Mereka saling menatap dengan ketakutan yang tidak mereka pahami.
Arka menggigit bibir. Dadanya terasa berat.
Dan pada saat itu juga, ia tahu satu hal pasti:
Liana bukan orang asing.
Mereka pernah bersama. Di suatu tempat. Suatu saat.
Hanya saja, dunia ini tidak mengizinkan mereka mengingatnya.
Bab 2 – Kenangan yang Tak Pernah Ada
Arka menatap Liana tanpa berkedip. Napasnya masih tersengal, otaknya berusaha memproses apa yang baru saja terjadi.
Kilasan-kilasan itu… Apa maksudnya? Apakah itu hanya imajinasinya saja? Tapi jika hanya ilusi, kenapa Liana juga terlihat syok, seolah melihat sesuatu yang sama?
Liana menunduk, menggenggam jemarinya erat di atas meja. tatapannya kosong, tapi wajahnya penuh kecemasan.
“Apa yang baru saja terjadi?” suara Arka lirih, hampir seperti bisikan.
Liana mendongak, menatap dengan mata yang bergetar. “Aku… aku tidak tahu.”
Menghindari kesalahan mereka. Di sekitar, suara dentingan cangkir dan percakapan para pengunjung kafe terasa jauh, seolah-olah mereka sedang berada di dunia mereka sendiri.
Arka ingin bicara, ingin bertanya lebih banyak. Tapi dia tidak tahu harus mulai dari mana.
“Apa kamu sering mengalami ini?” akhirnya Arka memberanikan diri bertanya.
Liana diam beberapa saat sebelum mengangguk pelan. “Ya.”
Jantung Arka berdegup lebih cepat. “Apa maksudmu?”

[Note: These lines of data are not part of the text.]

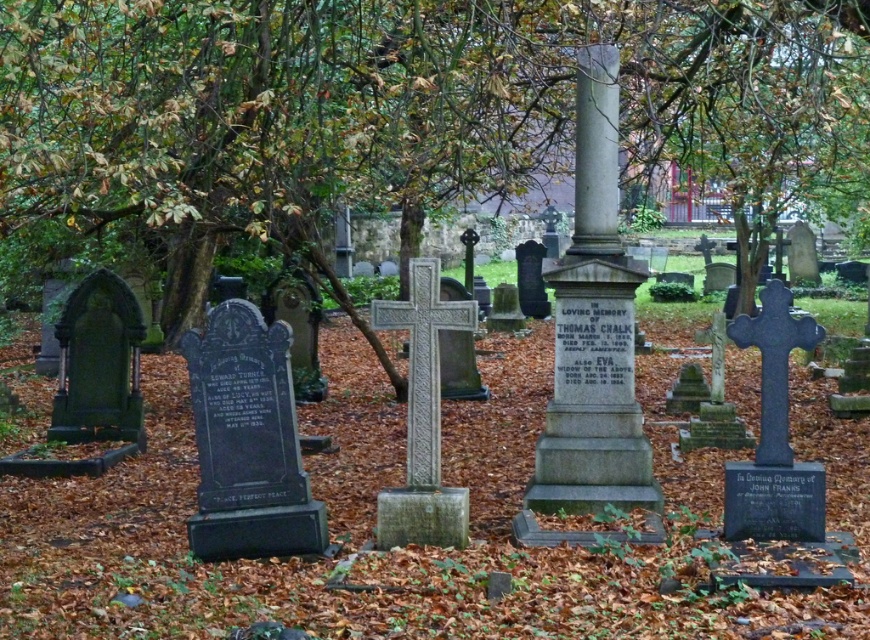
Question: Which point appears farthest from the camera in this image?

Choices:
 (A) (28, 97)
 (B) (574, 266)

Answer: (B)

Question: Observing the image, what is the correct spatial positioning of green leafy tree at center in reference to gray stone column at center?

Choices:
 (A) right
 (B) left

Answer: (B)

Question: Can you confirm if green leafy tree at center is positioned to the left of gray stone column at center?

Choices:
 (A) yes
 (B) no

Answer: (A)

Question: Which point is closer to the camera taking this photo?

Choices:
 (A) (686, 161)
 (B) (572, 465)

Answer: (B)

Question: Can you confirm if green leafy tree at center is smaller than gray stone column at center?

Choices:
 (A) yes
 (B) no

Answer: (B)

Liana menggigit bibirnya. Ia terlihat ragu, seolah berjuang dengan pikirannya sendiri sebelum akhirnya berbisik, “Aku selalu merasa ada sesuatu yang hilang dalam hidupku. Sesuatu yang seharusnya aku ingat, tapi tidak bisa.”
Arka semakin merinding. “Aku juga.”
Liana menatapnya ke dalam. “Dan sekarang… aku merasa seperti aku pernah mengenalmu.”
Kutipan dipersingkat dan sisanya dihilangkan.